Sudden death can occur in patients with mutations in the NKX2-5 gene and is one of the most alarming aspects of this phenotypic spectrum.5, 7 Although our patients’ father shared the same NKX2-5 gene mutation, his cause of death was unknown. Given the description of progressive AV block in these patients, we had presumed that he died of severe bradycardia in his sleep. However, in light of the tachyarrhythmias found subsequently in our patients in their older years, it is possible that the mechanism of death could have occurred from ventricular tachycardia or atrial fibrillation with rapid ventricular response.

In our review, we found that ventricular tachycardia has been sparsely described in patients with NKX2-5 mutations. Perera and colleagues were the first to describe ventricular arrhythmia in NKX2-5 mutations. This was present in 1 27-year-old patient among 11 family members with genotype- and phenotype-positive NKX2-5 mutations. Of note, 2 of the patients in this family had sudden death despite functioning pacemakers placed for heart block. There were no family members in the study with atrial fibrillation. NKX2-5 mutations have been found in adults in their 40s with lone atrial fibrillation. However, the presence of both tachyarrhythmias in patients in their early young adulthood has not been previously described. It should be noted that ventricular tachycardia can occur in as many as 17% of pediatric patients with LV noncompaction cardiomyopathy. The association of NKX2-5 mutations and LV noncompaction cardiomyopathy has been described in recent literature, particularly in mouse models. Whole exome sequencing was offered to the patients but was not performed owing to refusal. We postulate that given the inheritance pattern and clinical presentation of our patients, LV noncompaction and thus ventricular tachycardia is within the phenotypic spectrum of NKX2-5 mutations.
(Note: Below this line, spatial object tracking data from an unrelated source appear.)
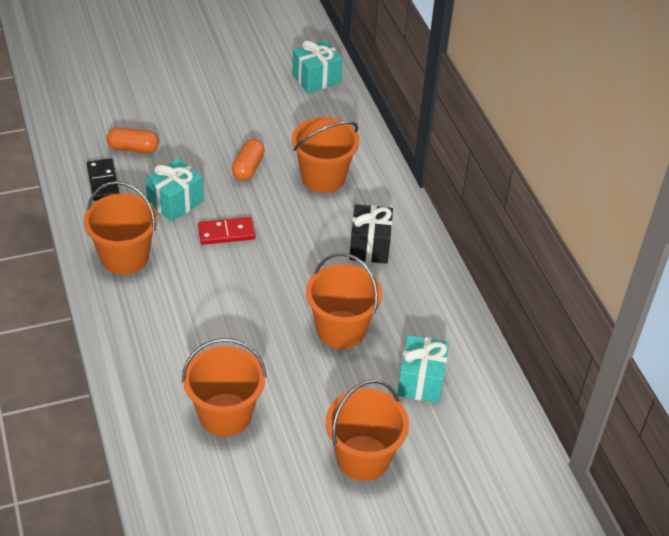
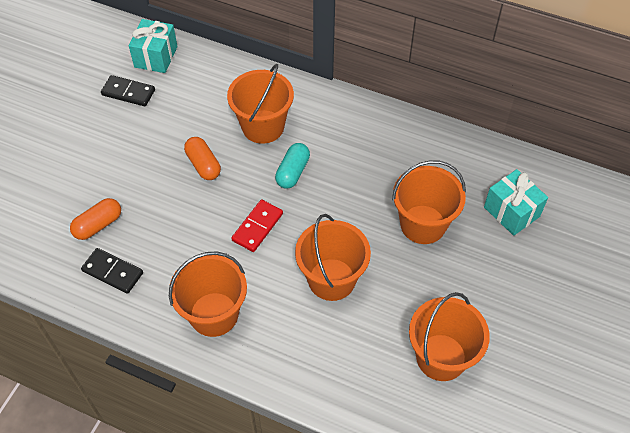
camera: 45 degrees left, 10 degrees up
turquoise gift [145,158,204,222] -> none
orange bucket [326,380,409,481] -> orange bucket moved to [295,214,371,301]
black gift [349,204,393,264] -> none
none -> black domino [101,75,155,106]
none -> turquoise capsule [275,143,310,189]

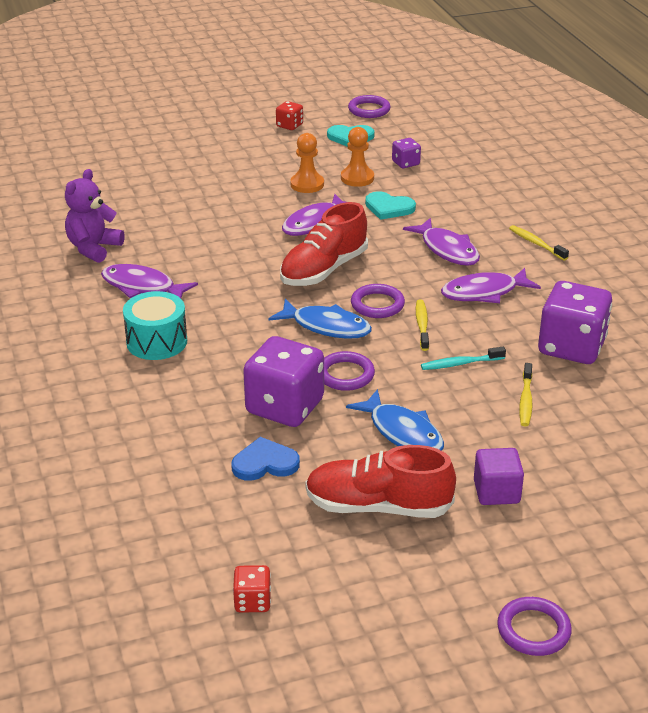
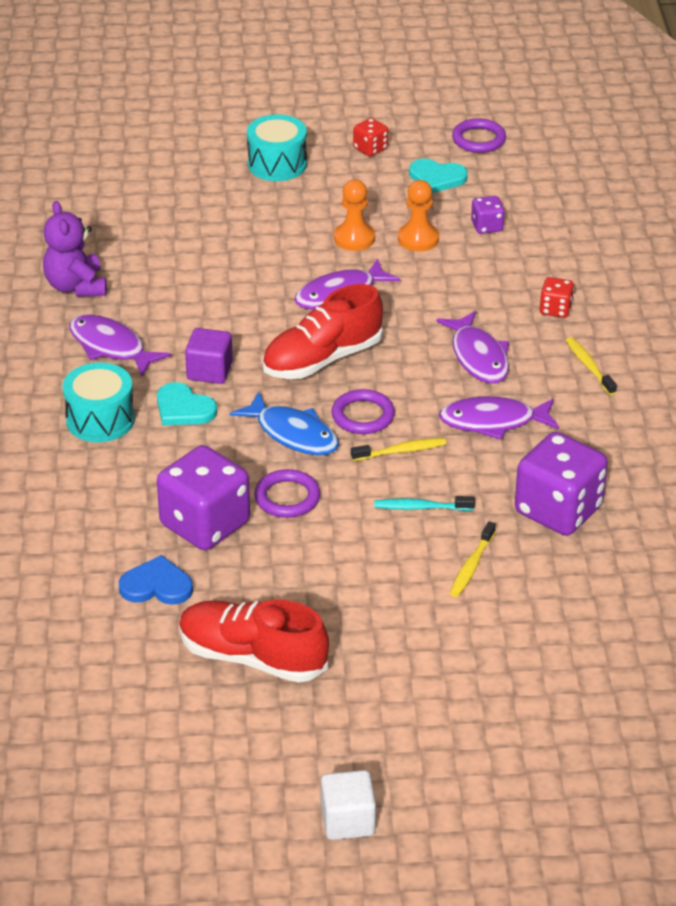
camera: 15 degrees right, 5 degrees up
purple teddy bear [65,169,125,263] -> purple teddy bear turned 60 degrees counterclockwise [43,201,107,297]
red dice [233,565,271,613] -> red dice moved to [540,277,574,318]
blue fish [346,389,444,451] -> none
turquoise heart [365,191,416,220] -> turquoise heart moved to [157,382,217,425]
yellow toothbrush [416,299,429,351] -> yellow toothbrush turned 60 degrees clockwise [351,438,446,461]
purple cube [474,448,524,505] -> purple cube moved to [185,328,233,384]
purple ring [497,597,572,656] -> white cube [321,770,376,840]
none -> turquoise drum [247,114,307,181]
Our updated findings shed light on the broad electrophysiological spectrum of NKX2-5 mutations. It is important to note that conduction disturbances may coexist with tachyarrhythmias. Because our patients developed ventricular tachycardia in their young adulthood, we recommend maintaining a high index of suspicion with close monitoring. With the knowledge that sudden death has been described in these patients despite functioning pacemakers, we propose having a low threshold for placement of ICDs.

Conclusion

In conclusion, the current study expands the spectrum of NKX2-5 mutations beyond conduction disturbances to potentially dangerous rhythm abnormalities that may develop over time. Whether ventricular tachycardia is a cause of sudden death in patients with NKX2-5 mutations remains to be deciphered. Knowledge of these potential rhythm abnormalities is pertinent for early surveillance and prompt intervention in this patient population.